Crystal Byndloss, a Senior Research Associate, serves as MDRC’s Director for Outreach, Diversity, and Inclusion. As a member of MDRC’s Executive Team, Byndloss works collaboratively with MDRC’s Human Resources Department, the Justice, Equity, Diversity, and Inclusion Advocacy Council, and senior management at MDRC to develop strategies and tactics for further promoting diversity, equity, and inclusion across the organization.
In addition to serving on MDRC’s Executive Team, John Martinez, MDRC’s Director of Program Development, is the President-Elect of the Association for Public Policy Analysis and Management (APPAM), where he is working closely with member institutions, particularly academic institutions, to develop strategies to address the pipeline issue in public policy programs and careers.
Diversity, equity, and inclusion have been integral values at MDRC since our inception, both in our research and in the management of our organization.
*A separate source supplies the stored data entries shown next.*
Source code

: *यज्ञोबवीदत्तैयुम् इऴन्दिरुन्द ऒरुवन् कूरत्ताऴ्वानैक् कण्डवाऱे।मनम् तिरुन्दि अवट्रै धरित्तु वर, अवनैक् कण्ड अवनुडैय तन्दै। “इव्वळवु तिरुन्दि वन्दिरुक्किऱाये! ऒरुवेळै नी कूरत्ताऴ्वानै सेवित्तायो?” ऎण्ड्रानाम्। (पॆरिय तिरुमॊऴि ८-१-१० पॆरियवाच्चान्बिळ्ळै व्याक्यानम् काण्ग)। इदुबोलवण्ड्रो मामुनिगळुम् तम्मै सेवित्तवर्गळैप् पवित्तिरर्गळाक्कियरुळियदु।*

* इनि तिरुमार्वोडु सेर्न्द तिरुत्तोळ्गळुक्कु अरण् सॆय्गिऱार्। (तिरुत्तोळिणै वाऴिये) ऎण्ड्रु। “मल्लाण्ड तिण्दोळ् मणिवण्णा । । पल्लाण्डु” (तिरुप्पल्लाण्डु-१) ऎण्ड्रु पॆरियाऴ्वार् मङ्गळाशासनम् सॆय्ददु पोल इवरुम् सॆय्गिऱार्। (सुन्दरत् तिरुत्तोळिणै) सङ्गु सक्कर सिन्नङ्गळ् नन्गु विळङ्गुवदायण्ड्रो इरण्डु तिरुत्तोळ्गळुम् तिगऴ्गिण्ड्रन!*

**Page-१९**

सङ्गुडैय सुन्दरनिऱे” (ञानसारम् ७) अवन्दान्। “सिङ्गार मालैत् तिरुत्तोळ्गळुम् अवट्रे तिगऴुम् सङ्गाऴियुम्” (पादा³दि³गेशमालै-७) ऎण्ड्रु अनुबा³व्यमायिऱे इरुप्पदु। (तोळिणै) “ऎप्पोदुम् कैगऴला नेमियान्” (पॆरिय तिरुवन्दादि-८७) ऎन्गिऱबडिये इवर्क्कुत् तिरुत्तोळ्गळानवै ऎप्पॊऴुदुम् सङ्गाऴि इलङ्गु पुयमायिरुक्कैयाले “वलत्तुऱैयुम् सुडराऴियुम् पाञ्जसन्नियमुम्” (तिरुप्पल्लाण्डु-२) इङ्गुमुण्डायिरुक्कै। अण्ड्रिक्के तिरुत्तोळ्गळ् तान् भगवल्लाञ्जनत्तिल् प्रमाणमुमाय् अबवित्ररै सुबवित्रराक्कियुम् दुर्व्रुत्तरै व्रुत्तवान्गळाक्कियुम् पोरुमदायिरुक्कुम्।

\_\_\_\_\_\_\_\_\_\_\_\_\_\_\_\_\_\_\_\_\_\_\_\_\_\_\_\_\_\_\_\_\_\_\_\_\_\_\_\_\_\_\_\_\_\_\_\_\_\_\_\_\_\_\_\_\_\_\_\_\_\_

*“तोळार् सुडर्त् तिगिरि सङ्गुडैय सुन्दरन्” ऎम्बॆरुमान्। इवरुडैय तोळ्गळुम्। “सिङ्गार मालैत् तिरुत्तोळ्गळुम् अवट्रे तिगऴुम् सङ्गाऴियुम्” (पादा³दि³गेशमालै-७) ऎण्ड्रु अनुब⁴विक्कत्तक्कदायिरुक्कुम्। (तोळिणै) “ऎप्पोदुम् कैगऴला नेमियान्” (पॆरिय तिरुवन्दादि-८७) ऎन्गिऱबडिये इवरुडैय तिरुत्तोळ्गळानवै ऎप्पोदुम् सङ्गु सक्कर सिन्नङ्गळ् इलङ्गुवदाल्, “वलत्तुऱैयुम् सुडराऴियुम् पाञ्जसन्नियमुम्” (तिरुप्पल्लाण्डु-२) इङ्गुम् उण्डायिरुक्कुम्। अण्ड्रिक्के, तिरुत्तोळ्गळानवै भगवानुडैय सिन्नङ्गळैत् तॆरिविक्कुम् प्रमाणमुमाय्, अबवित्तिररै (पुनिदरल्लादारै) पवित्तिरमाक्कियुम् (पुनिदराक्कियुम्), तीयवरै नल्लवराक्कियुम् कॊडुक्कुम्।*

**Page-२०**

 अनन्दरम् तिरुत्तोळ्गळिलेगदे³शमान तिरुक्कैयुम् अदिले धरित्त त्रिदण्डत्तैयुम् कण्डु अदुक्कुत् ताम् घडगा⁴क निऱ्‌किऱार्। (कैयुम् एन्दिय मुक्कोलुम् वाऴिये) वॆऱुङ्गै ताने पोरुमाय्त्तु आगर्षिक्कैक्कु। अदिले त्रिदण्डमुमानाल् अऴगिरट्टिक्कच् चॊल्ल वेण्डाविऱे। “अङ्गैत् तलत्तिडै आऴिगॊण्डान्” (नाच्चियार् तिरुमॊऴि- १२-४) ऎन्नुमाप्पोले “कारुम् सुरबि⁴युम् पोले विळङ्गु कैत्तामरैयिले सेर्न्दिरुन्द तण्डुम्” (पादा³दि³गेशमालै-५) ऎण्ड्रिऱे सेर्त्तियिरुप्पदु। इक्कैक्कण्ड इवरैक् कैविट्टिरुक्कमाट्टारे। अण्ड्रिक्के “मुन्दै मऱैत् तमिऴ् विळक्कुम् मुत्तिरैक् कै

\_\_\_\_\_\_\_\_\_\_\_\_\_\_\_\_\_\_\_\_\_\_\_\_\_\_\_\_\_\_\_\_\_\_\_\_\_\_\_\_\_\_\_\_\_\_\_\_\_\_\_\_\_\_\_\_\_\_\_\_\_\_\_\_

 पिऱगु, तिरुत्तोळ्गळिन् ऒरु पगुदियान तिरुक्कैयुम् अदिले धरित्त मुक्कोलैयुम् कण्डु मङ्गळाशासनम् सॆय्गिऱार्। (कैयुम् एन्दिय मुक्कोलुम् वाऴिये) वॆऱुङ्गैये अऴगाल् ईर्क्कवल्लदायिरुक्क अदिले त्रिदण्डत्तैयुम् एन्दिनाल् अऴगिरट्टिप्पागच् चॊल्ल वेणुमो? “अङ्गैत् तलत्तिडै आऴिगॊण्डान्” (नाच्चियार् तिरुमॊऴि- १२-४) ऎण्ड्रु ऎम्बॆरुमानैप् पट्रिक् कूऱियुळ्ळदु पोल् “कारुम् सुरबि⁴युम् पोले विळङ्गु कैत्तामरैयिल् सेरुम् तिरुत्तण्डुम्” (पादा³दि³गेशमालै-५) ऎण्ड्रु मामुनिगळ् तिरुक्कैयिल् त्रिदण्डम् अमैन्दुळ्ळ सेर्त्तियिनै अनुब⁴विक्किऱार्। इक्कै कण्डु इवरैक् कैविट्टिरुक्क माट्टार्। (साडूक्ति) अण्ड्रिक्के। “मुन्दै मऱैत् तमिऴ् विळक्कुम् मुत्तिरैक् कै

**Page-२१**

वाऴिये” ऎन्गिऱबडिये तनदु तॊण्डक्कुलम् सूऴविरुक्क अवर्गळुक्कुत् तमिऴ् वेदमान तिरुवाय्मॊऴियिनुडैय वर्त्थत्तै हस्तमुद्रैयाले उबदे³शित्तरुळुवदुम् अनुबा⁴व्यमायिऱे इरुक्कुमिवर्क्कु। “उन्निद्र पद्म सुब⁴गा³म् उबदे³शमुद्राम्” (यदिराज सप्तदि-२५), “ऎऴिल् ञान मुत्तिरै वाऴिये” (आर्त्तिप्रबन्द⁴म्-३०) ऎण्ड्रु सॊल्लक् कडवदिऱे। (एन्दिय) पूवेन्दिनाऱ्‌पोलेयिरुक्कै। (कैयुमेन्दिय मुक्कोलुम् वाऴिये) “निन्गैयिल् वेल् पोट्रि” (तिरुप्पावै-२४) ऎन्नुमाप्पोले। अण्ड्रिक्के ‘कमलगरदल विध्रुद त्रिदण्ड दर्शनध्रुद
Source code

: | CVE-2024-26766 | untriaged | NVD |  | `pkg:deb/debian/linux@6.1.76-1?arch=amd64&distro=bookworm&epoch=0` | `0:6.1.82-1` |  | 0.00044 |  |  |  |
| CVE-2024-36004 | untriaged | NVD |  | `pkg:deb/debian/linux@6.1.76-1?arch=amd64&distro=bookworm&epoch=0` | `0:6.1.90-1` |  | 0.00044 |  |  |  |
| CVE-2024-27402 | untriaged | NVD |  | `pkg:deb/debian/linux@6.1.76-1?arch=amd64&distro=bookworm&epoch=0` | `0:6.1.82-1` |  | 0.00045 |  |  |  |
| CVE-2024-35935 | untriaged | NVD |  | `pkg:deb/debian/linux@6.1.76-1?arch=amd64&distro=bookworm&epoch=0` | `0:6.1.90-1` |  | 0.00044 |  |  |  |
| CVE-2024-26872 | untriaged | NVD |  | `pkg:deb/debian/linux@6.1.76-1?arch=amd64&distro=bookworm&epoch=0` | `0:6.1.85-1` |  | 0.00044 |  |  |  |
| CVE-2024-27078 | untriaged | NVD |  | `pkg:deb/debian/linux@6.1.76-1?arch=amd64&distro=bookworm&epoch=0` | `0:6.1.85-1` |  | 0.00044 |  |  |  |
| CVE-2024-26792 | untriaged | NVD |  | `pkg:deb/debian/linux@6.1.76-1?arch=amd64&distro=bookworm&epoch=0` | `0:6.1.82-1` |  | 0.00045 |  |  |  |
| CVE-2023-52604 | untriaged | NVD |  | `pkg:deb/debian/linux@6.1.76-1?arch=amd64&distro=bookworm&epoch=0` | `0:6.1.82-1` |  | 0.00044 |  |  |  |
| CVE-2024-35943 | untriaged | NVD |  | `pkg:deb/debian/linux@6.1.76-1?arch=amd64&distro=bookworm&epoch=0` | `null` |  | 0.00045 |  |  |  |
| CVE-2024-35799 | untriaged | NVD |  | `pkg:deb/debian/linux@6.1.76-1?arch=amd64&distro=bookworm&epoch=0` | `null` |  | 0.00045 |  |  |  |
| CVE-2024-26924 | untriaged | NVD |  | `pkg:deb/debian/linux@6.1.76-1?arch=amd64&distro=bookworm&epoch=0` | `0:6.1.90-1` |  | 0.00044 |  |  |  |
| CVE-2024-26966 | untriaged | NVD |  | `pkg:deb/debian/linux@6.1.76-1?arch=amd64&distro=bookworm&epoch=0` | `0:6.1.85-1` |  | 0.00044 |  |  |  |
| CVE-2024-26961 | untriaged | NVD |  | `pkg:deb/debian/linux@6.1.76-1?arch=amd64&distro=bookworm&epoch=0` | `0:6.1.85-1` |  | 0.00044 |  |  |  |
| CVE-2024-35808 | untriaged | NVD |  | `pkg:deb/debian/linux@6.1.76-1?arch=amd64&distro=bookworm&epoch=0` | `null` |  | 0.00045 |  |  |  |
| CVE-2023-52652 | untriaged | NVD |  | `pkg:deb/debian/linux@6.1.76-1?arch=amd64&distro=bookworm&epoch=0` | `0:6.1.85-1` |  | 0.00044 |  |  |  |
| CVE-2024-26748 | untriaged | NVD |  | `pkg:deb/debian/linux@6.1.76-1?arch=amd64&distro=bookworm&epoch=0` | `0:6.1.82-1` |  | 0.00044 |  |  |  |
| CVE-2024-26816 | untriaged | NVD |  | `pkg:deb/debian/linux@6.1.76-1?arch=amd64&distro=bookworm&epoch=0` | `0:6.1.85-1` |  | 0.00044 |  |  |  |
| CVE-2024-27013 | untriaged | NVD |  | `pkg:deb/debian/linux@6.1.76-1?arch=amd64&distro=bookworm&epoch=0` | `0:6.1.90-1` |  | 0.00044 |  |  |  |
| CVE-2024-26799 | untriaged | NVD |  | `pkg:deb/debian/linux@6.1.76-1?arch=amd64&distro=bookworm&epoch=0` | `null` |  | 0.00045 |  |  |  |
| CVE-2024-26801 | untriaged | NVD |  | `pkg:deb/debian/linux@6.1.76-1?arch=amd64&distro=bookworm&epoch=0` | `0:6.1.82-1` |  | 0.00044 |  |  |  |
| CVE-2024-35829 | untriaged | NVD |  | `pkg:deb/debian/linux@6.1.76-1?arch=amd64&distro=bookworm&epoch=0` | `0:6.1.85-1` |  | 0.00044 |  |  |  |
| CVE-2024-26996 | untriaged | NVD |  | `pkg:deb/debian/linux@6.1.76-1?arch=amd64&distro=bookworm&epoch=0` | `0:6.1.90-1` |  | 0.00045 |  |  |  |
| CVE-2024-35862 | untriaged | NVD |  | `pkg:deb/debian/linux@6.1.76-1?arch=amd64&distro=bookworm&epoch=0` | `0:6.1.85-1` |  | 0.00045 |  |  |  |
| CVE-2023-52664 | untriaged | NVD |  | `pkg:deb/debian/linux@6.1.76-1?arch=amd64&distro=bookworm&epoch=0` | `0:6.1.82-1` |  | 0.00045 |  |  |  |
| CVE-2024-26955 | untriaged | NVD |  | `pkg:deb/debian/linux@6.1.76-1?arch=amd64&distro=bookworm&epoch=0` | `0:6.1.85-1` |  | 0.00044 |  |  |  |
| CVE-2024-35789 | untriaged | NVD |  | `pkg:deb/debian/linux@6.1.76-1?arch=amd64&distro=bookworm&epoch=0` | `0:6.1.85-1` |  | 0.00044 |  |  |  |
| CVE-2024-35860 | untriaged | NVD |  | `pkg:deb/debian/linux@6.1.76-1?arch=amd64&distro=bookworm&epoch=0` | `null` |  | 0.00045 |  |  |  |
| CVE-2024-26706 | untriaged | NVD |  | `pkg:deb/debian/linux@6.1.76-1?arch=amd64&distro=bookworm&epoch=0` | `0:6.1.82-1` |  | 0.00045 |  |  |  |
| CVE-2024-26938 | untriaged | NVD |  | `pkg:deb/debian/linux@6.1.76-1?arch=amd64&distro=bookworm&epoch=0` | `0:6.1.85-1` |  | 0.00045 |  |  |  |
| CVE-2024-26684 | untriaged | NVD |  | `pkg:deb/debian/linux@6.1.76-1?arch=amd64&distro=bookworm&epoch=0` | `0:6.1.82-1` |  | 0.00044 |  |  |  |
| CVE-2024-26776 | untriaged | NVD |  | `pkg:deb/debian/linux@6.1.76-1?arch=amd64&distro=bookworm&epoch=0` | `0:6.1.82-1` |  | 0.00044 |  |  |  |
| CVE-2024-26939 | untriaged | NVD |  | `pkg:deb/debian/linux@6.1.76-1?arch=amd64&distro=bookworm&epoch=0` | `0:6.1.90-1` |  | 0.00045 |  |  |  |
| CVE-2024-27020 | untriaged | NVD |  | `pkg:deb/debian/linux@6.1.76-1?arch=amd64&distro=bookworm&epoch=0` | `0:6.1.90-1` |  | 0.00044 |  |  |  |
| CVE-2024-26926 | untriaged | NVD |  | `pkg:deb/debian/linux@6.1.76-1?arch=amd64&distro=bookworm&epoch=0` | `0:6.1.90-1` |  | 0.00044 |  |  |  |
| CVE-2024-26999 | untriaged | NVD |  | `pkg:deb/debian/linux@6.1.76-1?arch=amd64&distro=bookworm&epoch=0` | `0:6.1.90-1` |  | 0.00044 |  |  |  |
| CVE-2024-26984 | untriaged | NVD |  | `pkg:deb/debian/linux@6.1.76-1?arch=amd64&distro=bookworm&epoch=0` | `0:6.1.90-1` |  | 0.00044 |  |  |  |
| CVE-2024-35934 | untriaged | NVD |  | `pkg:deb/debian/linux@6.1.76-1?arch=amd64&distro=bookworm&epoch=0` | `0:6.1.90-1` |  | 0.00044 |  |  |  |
To continue to prioritize these values and associated activities, a Diversity, Equity, and Inclusion Strategic Group — composed of members of MDRC’s senior management — provides oversight for our diversity, equity, and inclusion efforts.
We are dedicating much time and effort to strengthen diversity, equity, and inclusion at our organization. We will periodically update this page with our activities and progress.